▸ **Work instructions**: List each line of the data that holds the word "events".

▸ **Given data**:
*-*-*
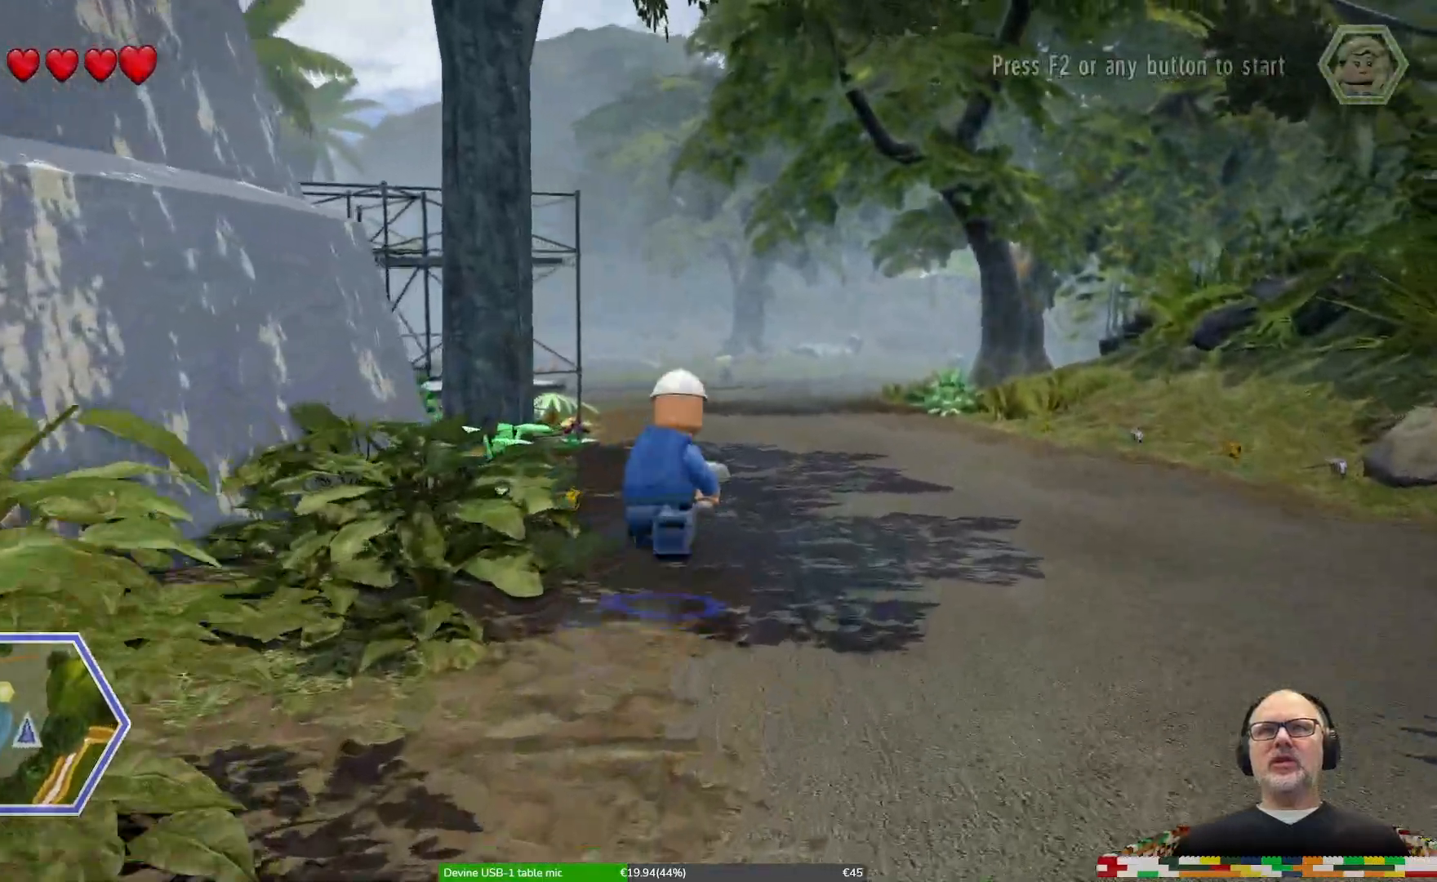
{"dt_ms": 500, "buttons": [], "left_stick": "up", "right_stick": "center", "events": [[33, "DPAD_LEFT", "down"], [200, "DPAD_UP", "up"], [367, "DPAD_LEFT", "up"]]}
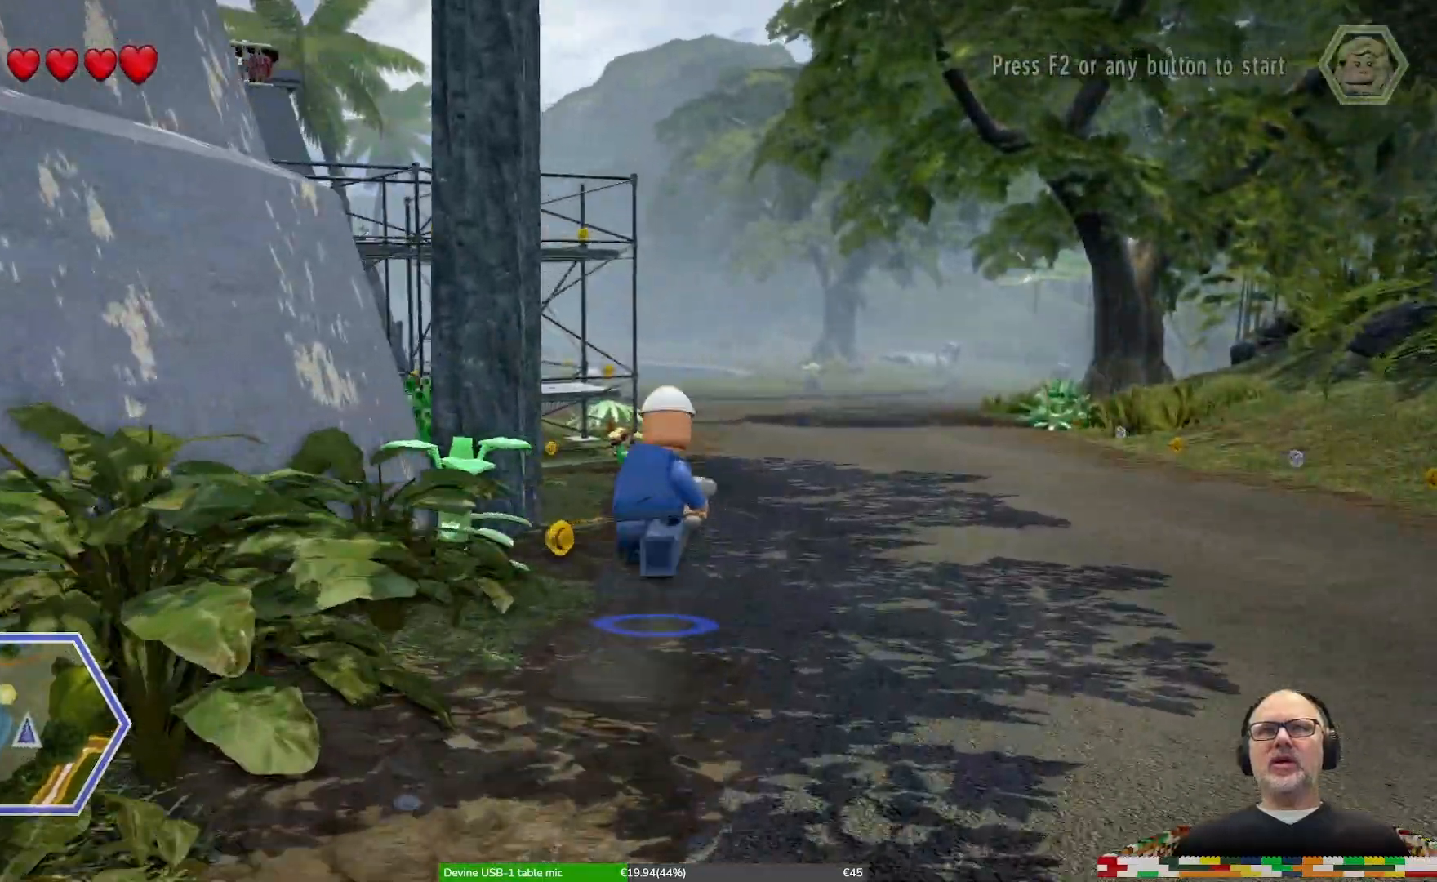
{"dt_ms": 500, "buttons": [], "left_stick": "up", "right_stick": "center", "events": []}
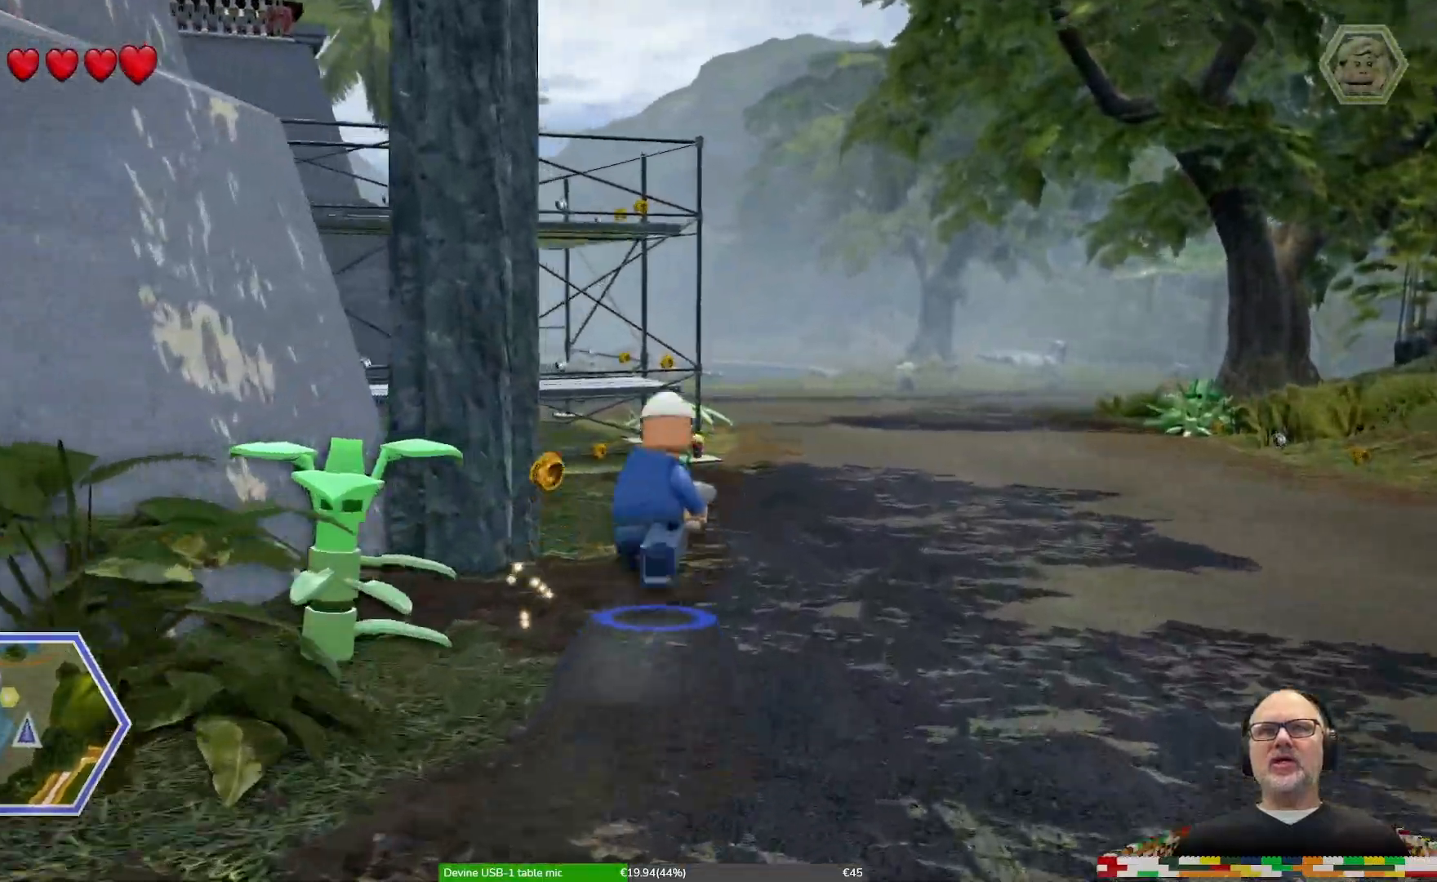
{"dt_ms": 1000, "buttons": [], "left_stick": "up", "right_stick": "center"}
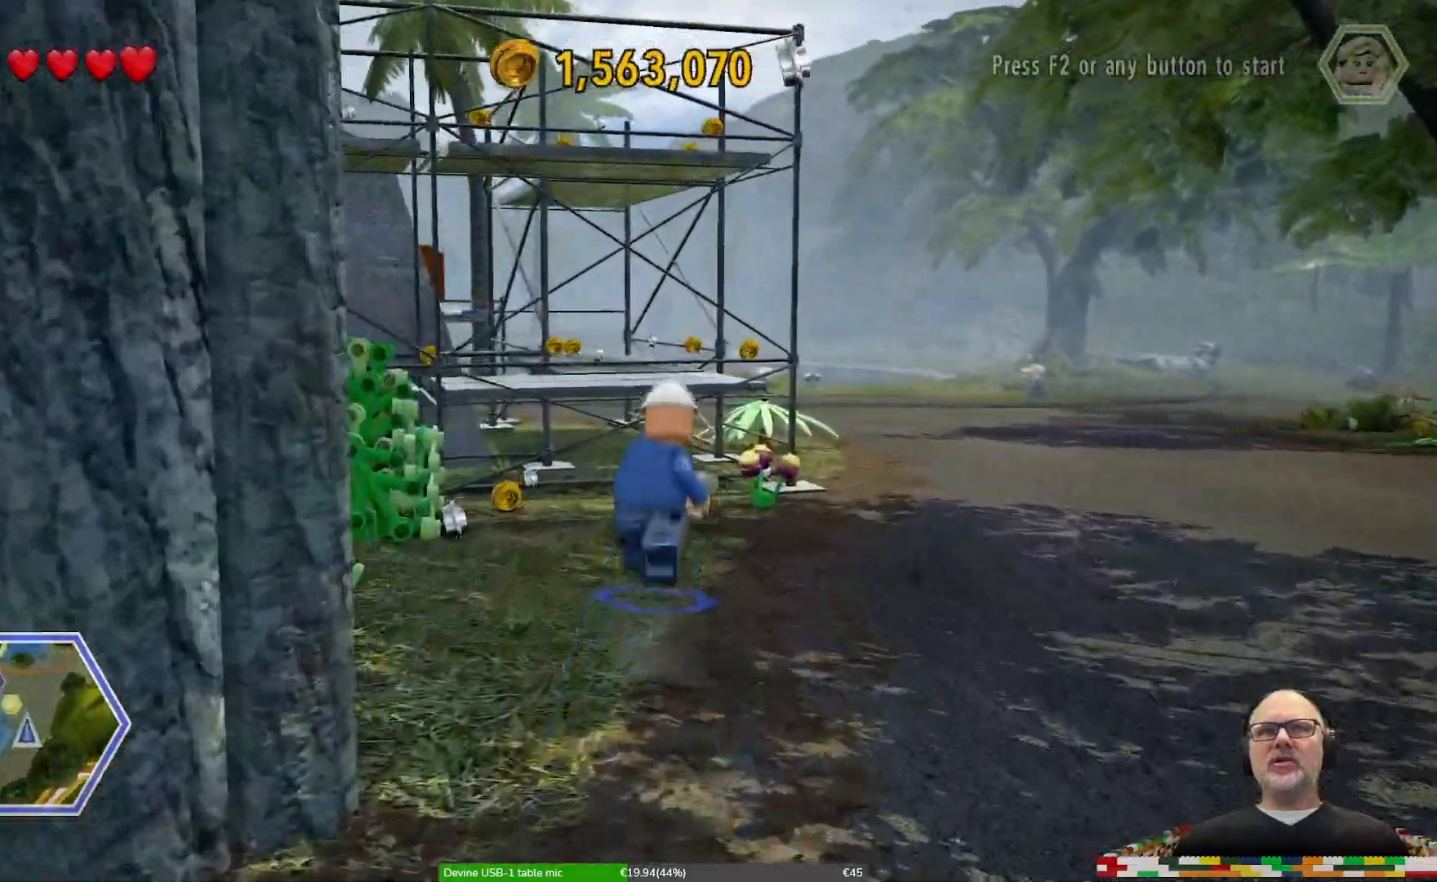
{"dt_ms": 500, "buttons": ["L1"], "left_stick": "up-right", "right_stick": "down-left"}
*-*-*
▸ **Task solution**:
{"dt_ms": 500, "buttons": [], "left_stick": "up", "right_stick": "center", "events": [[33, "DPAD_LEFT", "down"], [200, "DPAD_UP", "up"], [367, "DPAD_LEFT", "up"]]}
{"dt_ms": 500, "buttons": [], "left_stick": "up", "right_stick": "center", "events": []}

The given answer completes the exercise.